Her reasons are something that we might recognize from our own world; she thinks that educated women are dangerous and forget their place, and she needs to make sure they cannot rise. She sees other independent women as rivals, and knowledge as something to be feared.
Those who wish to stabilize their power often attempt to destroy education, recognizing that knowledge leads to more knowledge and that new ideas could challenge the ones that allow them to hold power in the first place. The problem with this line of thinking is that it is entropic – when one stops learning one degrades the knowledge they already hold, becoming more and more lost and unable to deal with reality.
Further, this matriarch’s misogyny is rooted in the idea that all women must compete, that all women are rivals and that true friendship is impossible among the distaff gender. She needs this order to be destroyed because these believes these women threaten her power and her beliefs, their very existence a danger to her.

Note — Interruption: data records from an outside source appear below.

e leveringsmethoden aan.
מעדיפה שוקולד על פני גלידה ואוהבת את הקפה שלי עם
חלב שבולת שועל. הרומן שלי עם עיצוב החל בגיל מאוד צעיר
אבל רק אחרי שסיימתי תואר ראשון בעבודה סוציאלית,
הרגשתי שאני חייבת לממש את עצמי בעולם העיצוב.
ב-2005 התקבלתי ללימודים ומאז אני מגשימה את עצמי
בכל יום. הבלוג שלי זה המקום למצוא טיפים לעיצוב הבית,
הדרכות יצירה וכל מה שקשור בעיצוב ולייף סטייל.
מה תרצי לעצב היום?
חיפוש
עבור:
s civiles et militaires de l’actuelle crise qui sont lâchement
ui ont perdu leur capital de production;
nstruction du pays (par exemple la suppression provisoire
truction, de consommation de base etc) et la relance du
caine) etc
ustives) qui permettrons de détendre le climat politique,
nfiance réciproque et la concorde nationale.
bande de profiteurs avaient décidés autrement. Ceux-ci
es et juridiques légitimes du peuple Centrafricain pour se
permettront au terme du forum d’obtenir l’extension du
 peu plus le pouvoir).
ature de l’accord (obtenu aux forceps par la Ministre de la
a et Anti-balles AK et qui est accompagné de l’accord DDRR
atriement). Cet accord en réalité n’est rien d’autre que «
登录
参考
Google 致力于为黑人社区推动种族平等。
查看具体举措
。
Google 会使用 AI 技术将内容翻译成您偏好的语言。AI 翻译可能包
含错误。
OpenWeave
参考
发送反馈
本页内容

Sonya, who is illiterate, doesn’t see the value of books. Her recommendation is to leave the library behind, and for the priestesses to save themselves. They refuse to do this, but she’s taken the job and finds herself defending books and scrolls from the fiery end the matriarch has demanded. She uses something she learned from a book to win a battle she thought she couldn’t, turning a child’s fable into solid practice that sees three opponents dead.

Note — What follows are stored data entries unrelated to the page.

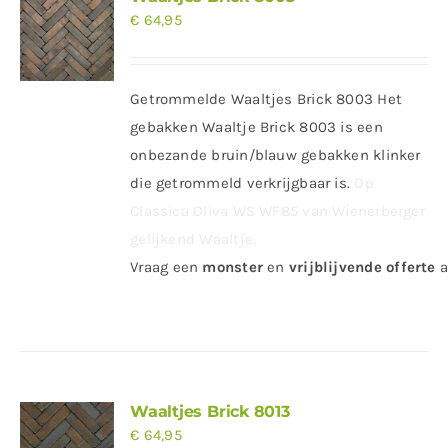
€
64,95
Getrommelde Waaltjes Brick 8003 Het
gebakken Waaltje Brick 8003 is een
onbezande bruin/blauw gebakken klinker
die getrommeld verkrijgbaar is.
Op
Classica Oliva WS WF85 van Wienerberger
gelijkend Waaltje.
Vraag
een
monster
en
vrijblijvende offerte
a
Waaltjes Brick 8013
€
64,95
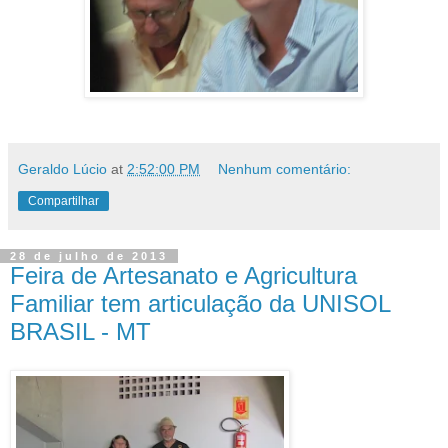
Geraldo Lúcio
at
2:52:00 PM
Nenhum comentário:
Compartilhar
28 de julho de 2013
Feira de Artesanato e Agricultura
Familiar tem articulação da UNISOL
BRASIL - MT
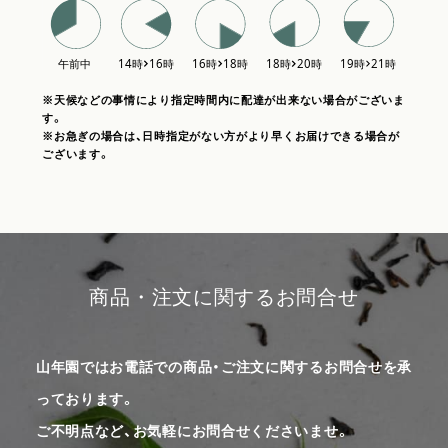
※天候などの事情により指定時間内に配達が出来ない場合がございま
す。
※お急ぎの場合は、日時指定がない方がより早くお届けできる場合が
ございます。
商品・注文に関するお問合せ
山年園ではお電話での商品・ご注文に関するお問合せを承
っております。
ご不明点など、お気軽にお問合せくださいませ。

And during her recovery, she learns to read and write. She learns the value of literacy and ideas, and becomes more – Red Sonja matures. We’re shown how injury and age affects her but how she remains dangerous nonetheless, and we’re given an ending that still lends itself to further stories but closes off this part of Sonya’s life.

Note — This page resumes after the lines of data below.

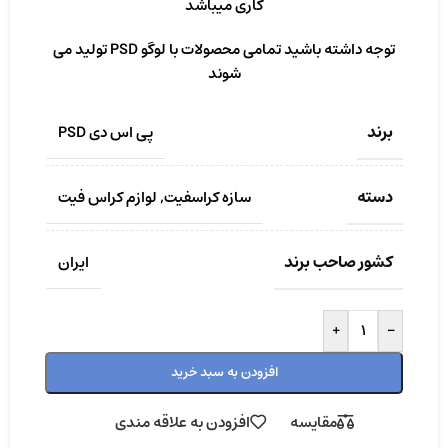
کاری میباشد
توجه داشته باشید تمامی محصولات با لوگو PSD تولید می
شوند
برند
پی اس دی PSD
دسته
سازه کراسفیت
,
لوازم کراس فیت
کشور صاحب برند
ایران
+
-
افزودن به سبد خرید
مقایسه
افزودن به علاقه مندی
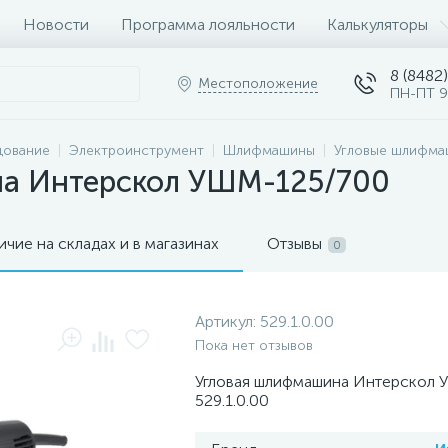
Новости
Программа лояльности
Калькуляторы
8 (8482)
Местоположение
ПН-ПТ 9
дование
Электроинструмент
Шлифмашины
Угловые шлифма
на Интерскол УШМ-125/700
ичие на складах и в магазинах
Отзывы
0
Артикул:
529.1.0.00
Пока нет отзывов
Угловая шлифмашина Интерскол
529.1.0.00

Gail Simone has defined Sonya’s nemesis not as an empire, but as entropy – the idea of things winding down and being locked away. Red Sonja becomes an agent of change in her world, a hero that allows other people to grow and other people to hope. She’s more than a blood-drenched killer, but a person that fights so that others can make whatever choices they want and become whatever they need.
It’s a powerful tale, the sort of thing that can and should be studied. There’s multiple parallels to the real world, with a strong connection to many ethical and moral issues. With every step Sonya lives her life and asks only that others do the same, and she will fight to the death to keep the agency of herself and others from falling victim to those that would persecute and denigrate others in the name of their self-righteousness. It’s kind of amazing.
Yes, the artwork is beautiful. It’s Walter Geovani – what do you expect? The man is a phenomenal talent, and giving him the proper tale only makes his artwork stronger. This is the perfect blend of artist and writer, and it’s an absolute masterpiece of storytelling, from beginning to end.
Given everything that we were given from this run, we can only thank Gail Simone for what she’s done, and hope that one day she returns to this world and character.